Financial Advisors (Slowly) Embrace Smart Phones

Investment management firms, custodians and broker dealers all say that financial planners are embracing Web-based workstations that work on smart phones, but they don’t agree on how fast advisors are going down that path.

Securities America, for instance, offers an entirely Web-based workstation for its 1,900 affiliated advisors, and wants to make a lot of those applications available on the iPhone by yearend. The company is testing applications on the device to ensure it can safely handle sensitive client information, according to Doreen Griffith, a senior vice president and chief investment officer of the Omaha, Neb.-based independent broker dealer.

If the security issues check out, advisors will be able to access client account balance and transaction information directly from fund companies. 

There is no rush to get those applications out to advisors, however, because although smart phone workstations are the wave of the future, advisors are not clamoring for them. Securities America is wary of rushing to embrace technology that might be rendered obsolete soon. The iPad, for instance, replicates a lot of iPhone functions, and with its larger screen, might be more preferable for tasks like trading.

“We don’t know too many advisors who are using the iPhone to trade just yet,” Griffith said. “You are going over a wireless connection and depending on where you are located the bandwidth may or may not be consistent.”

Other companies that also serve advisors are moving a little faster. Brinker Capital, an investment management firm based in Berwyn, Pa., introduced a suite of applications on Monday that allow financial advisors to access client information, view their assets under management by product type, monitor the status of clients’ incoming business as assets are incorporated into their portfolios, track the status of clients’ deposits and distributions and read Brinker’s blogs. Clients can access a message center, get detailed account information and instantly dial an advisor’s phone number with a click.

More than 130 investors and advisors have signed up for Brinker’s mobile apps, which are compatible with iPhone, BlackBerry and Treo devices, and 78 of them were advisors, according to John Coyne, president of Brinker Capital. That suggests that advisors, at least the ones who are clients of Brinker, are ready to embrace smart phone computing in their practices.

The company, which provides advisors with managed account investment programs for their individual and institutional investor clients, convened a series of focus groups to measure the program’s appeal. A lot of its advisor clients, who are typically in their late 40s and early 50s, travel a lot and meet clients outside the office.

“When people have the capability to do something that is important to them, they will do it,” said Ryan Widger, a consultant to Brinker Capital. “Age stops being an issue very quickly.” The financial crisis has also driven a lot of investors to check the status of their accounts much more often, and they expect their advisors to be just as nimble. 

But compliance and client account security issues loom large over attempts to make investor information available anywhere, anytime.
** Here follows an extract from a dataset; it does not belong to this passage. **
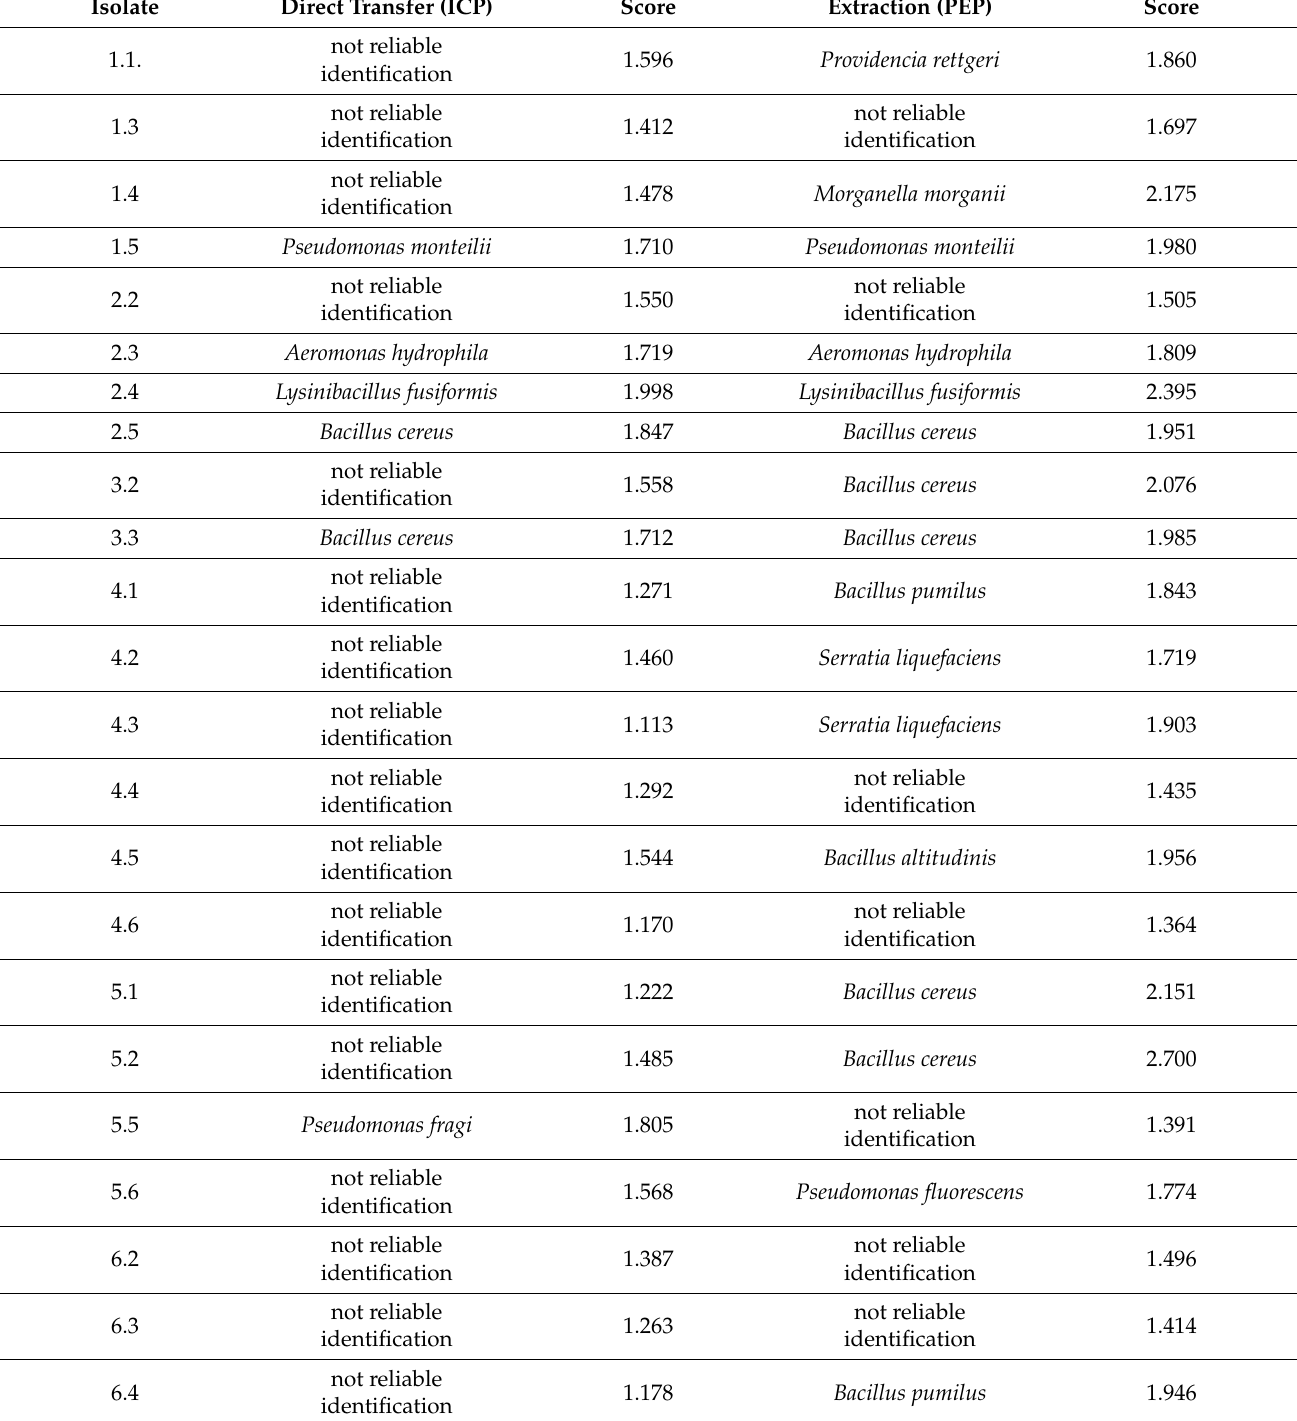
Table 2. Identification results by MALDI TOF mass spectrometry for direct transfer (intact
Most security professionals (57%) thought the iPhone posed the greatest security risk among smart phones, according to a study that nCircle, a San Francisco network security and compliance auditing firm, released on March 25. The survey of 257 professionals was conducted in February and March.

Brinker Capital’s first line of defense is to withhold all client information that its compliance department does not approve, according to Mike Katz, a director of online services for Brinker Capital. Other security features include secure encryption methods, automatic lockouts after failed login attempts and timed logouts.
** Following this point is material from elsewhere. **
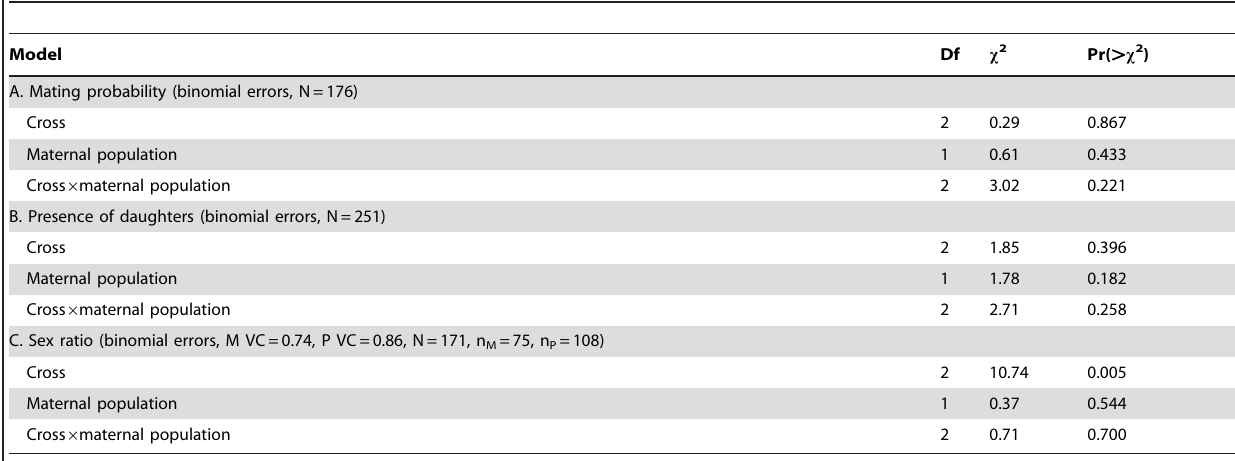
Table 2. Generalized linear models and generalized linear mixed model for (A) mating probability, (B) presence of daughters among progeny, and (C) offspring sex ratio.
Some custodial firms, like Boston-based Fidelity Investments, and TD Ameritrade Institutional, based in Jersey City, N.J., acknowledge market demand for mobile computing, but are moving more slowly on their roll outs. Fidelity announced on Monday that it rolled out several interactive enhancements to its Web site for advisors, including a BlackBerry application that provides Fidelity Advisor fund pricing and performance information. Fidelity focused on making that application available on the BlackBerry, because it is the device that most advisors use, and it’s providing fund data information because that area of its Web site is one of the most heavily trafficked, said Doug McLucas, vice president of Fidelity Investments Institutional Services. That application stops short of drilling down to client information, though, because advisors can go to their trading platforms to carry out those tasks, McLucas said.

TD Ameritrade is working on a package of mobile phone applications that it hopes to launch later this year. It will include a dashboard that will give advisors overview of their practices with total client accounts and assets, market data snapshots, business alerts and communications from TD Ameritrade, said Jon Patullo, TD Ameritrade’s director of technology platform management. Among other possible apps: real-time client account details, equity and mutual fund trading, watch lists and stock quotes and securities research.

“The demand is gradually growing, especially with some of the great tech tools out there today,” he said.